Bu satırları ben yazdığıma ve siz de okuduğunuza göre en azından biyolojik olarak öyleyiz. Şimdi asıl soruya gelelim: İnsan olmak kolay da, peki insan kalabilmek ne kadar mümkün?
Bu soruyu önce kendime sordum. İnsan, başkasına bakarken kendini görmekte zorlanır ama kendine bakarken de çoğu zaman gerçeği çarpıtır. Çünkü bizde olan normalleşmiştir. Ben de bu hataya düşmemek için kendimle kısa bir hesaplaşma yaptım.
Tarih boyunca milyonlarca insan yaşadı. Kimisi iyiydi, kimisi kötü; kimisi kalpleri onardı, kimisi kalpleri kırdı. Kimi hayata bir iz bıraktı, kimi sadece gelip geçti. Ve hepsinin ortak noktası şu: Hepsi insan olarak doğdu ama çok azı insan kalarak öldü.
Biz ise hâlâ yoldayız. Bu yol nereye gider bilmiyorum ama insan kalabilmek hâlâ elimizde. Peki bunun farkında mıyız? Ne yazık ki çoğu zaman değiliz.
Modern çağ bize çok şeyi öğretti ama en önemli şeyleri unutturdu: Sabretmeyi, dinlemeyi, anlamaya niyet etmeyi, bir insanın yükünü hafifletmenin önemini… Ve en acısı insan kalabilmenin inceliklerini…

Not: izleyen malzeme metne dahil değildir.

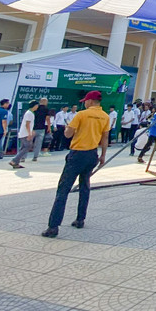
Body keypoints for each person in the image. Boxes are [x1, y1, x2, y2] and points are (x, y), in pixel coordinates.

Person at [41, 91, 109, 237]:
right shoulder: (105, 116)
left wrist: (68, 128)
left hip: (77, 154)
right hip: (92, 154)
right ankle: (80, 219)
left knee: (63, 189)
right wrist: (103, 155)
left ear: (90, 101)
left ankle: (53, 226)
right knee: (85, 186)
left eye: (85, 101)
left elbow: (68, 134)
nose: (84, 103)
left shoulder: (81, 115)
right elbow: (105, 137)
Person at [10, 100, 39, 169]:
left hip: (24, 133)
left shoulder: (29, 113)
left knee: (23, 147)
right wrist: (29, 133)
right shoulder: (29, 113)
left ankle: (16, 162)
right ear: (34, 106)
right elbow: (27, 124)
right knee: (27, 147)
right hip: (25, 133)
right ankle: (14, 160)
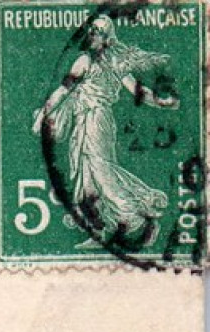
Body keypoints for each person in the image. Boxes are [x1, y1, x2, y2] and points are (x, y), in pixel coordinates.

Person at [33, 14, 179, 247]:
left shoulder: (108, 64)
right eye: (91, 30)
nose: (92, 34)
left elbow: (139, 92)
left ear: (107, 37)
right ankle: (100, 228)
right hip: (86, 121)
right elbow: (63, 91)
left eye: (98, 31)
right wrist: (44, 112)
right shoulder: (85, 61)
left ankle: (134, 217)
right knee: (86, 174)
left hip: (96, 119)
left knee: (100, 171)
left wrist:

Bugün birçoğumuz başımıza gelen her olumsuzluğu hayata, dünyaya, kadere fatura ediyoruz. Belki küçük bir kısmımız da hatayı kendinde arıyor ama hakkıyla arayan kaç kişi var? Bana kalırsa sınavımız da burada başlıyor: Kendimize karşı dürüst davranmak.
Kendimize dürüst olamıyorsak, başkasına nasıl olacağız?
Sürekli rol yapan, sürekli beğenilme derdinde olan, sürekli olduğundan farklı görünmeye çalışan biri; en basit insani duygularını bile kaybediyor. Çünkü insan kalabilmek için önce kendini tüm zaaflarıyla kabul etmek gerekiyor. Kısaca kendimiz olmak…
Kendimiz olursak anlamlı bir hayata, insanca yaşamaya doğru ilerleyebiliriz. Kendimiz olunca tüm yollar daha sahici olur.
Başkası olarak attığımız adım bizim sayılmaz sonuçta, değil mi sevgili okur?